By Alicia Cunningham | Dec 13, 2015
Salt Lake City
Salt Lake City, Utah
Coachella began searching for the perfect engineering toy for his gifted five-year old. He found amazing toys, but the pieces were tiny and complex, manufactured for children ten and older who could manipulate smaller pieces.
“Sometimes kids can put together the older toys,” Cochella admits. “But with the sets I found, the pieces were so small and hard to assemble. And a lightbulb went off. Here’s my son. He’s a great kid. He’s very capable of building structures beyond stacking blocks and stacking bricks. So why can’t we connect these classic blocks that kids play with from age two and make a toy where they can connect them and begin to experience the principles behind structure and support,” Cochella says. “And at the same time they’re learning engineering and math through play.”
And Brackitz was born.
After his idea, Cochella put together a prototype from a small production mold. Eventually he was able to make two retail SKU’s. “And I sold those door-to-door, in a way,” Cochella says. When he saw the local interest in Brackitz, Cochella took his product to the next level and went to a national toy fair. Despite the connotation of the name, the toy fair can actually be a lot of work, and Cochella was stunned by what he saw when he arrived.
“It is an eye opening experience,” he says. “It is big! All of the big players are there. And they occupy these huge football-field sized booths that are closed off. And then there’s the rest of us with our small booths. We’re all so eager to see people. But it’s very fun. And it’s a good way to meet people in the industry.”Cochella set up his first booth and was very pleased with the response he received to Brackitz. “I started receiving orders, and that was a big step forward. Things went well after that, and we were able to sell directly to stores,” he says.

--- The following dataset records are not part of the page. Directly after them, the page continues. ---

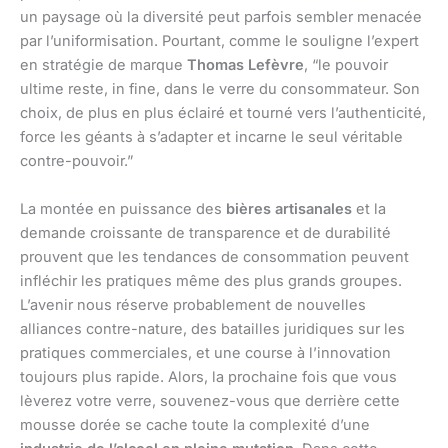
un paysage où la diversité peut parfois sembler menacée
par l’uniformisation. Pourtant, comme le souligne l’expert
en stratégie de marque
Thomas Lefèvre
, “le pouvoir
ultime reste, in fine, dans le verre du consommateur. Son
choix, de plus en plus éclairé et tourné vers l’authenticité,
force les géants à s’adapter et incarne le seul véritable
contre-pouvoir.”
La montée en puissance des
bières artisanales
et la
demande croissante de transparence et de durabilité
prouvent que les tendances de consommation peuvent
infléchir les pratiques même des plus grands groupes.
L’avenir nous réserve probablement de nouvelles
alliances contre-nature, des batailles juridiques sur les
pratiques commerciales, et une course à l’innovation
toujours plus rapide. Alors, la prochaine fois que vous
lèverez votre verre, souvenez-vous que derrière cette
mousse dorée se cache toute la complexité d’une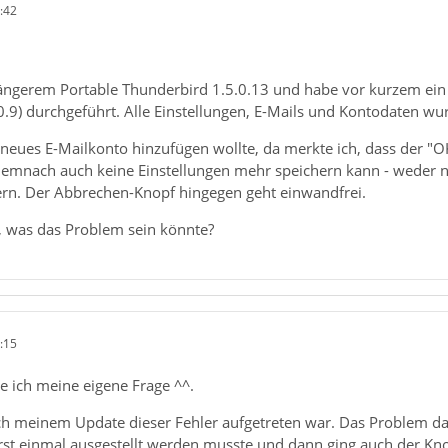
:42
 längerem Portable Thunderbird 1.5.0.13 und habe vor kurzem ein
0.0.9) durchgeführt. Alle Einstellungen, E-Mails und Kontodaten 
n neues E-Mailkonto hinzufügen wollte, da merkte ich, dass der "
 demnach auch keine Einstellungen mehr speichern kann - wede
dern. Der Abbrechen-Knopf hingegen geht einwandfrei.
, was das Problem sein könnte?
:15
e ich meine eigene Frage ^^.
ach meinem Update dieser Fehler aufgetreten war. Das Problem dar
rst einmal ausgestellt werden musste und dann ging auch der K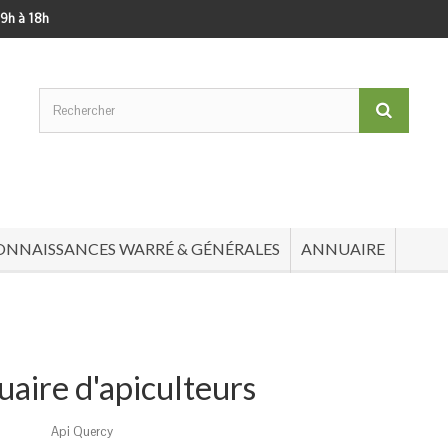
 9h à 18h
ONNAISSANCES WARRÉ & GÉNÉRALES
ANNUAIRE
aire d'apiculteurs
Api Quercy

Currently, the easiest way to find Brackitz is through their website or through other websites such as Amazon.com and Target.com. “We’re also in some specialty stores and specialty toy catalogues, like Magic Cabin,” Cochella adds.
Challenges: Brackitz is manufactured in the United States. Keeping everything local while maintaining a low price point has been a challenge for Cochella. “Our biggest challenge is getting to scale for an affordable price,” Cochella admits. “If we went to China, everything would be provided right out of the gate. But we are choosing to grow moderately and manufacture in the United States where manufacturing is not integrated. Trying to get all of our pieces together and be cost effective has been a challenge.” It’s also a slow process as Cochella must plan new items for sale at least a year in advance. “We are already planning Christmas 2016. Making new toys – manufacturing them and preparing them – that’s a many month cycle.”
Opportunity: Cochella expects 2016 to be a big year for Brackitz. “We’re expanding our market by expanding our sales force,” Cochella says. Brackitz is developing partnerships across the country in order to get into specialty toy stores coast-to-coast. “In 2016, we should have a national sales force. We’re going everywhere.”
Needs: As Brackitz is a very young company, Cochella is still looking for the right partners to help grow his business, particularly on the manufacturing side. “I want to be able to grow our manufacturing ability and fulfillment in the United States,” Cochella says. “But I need to find the right people. I need to find good partners.”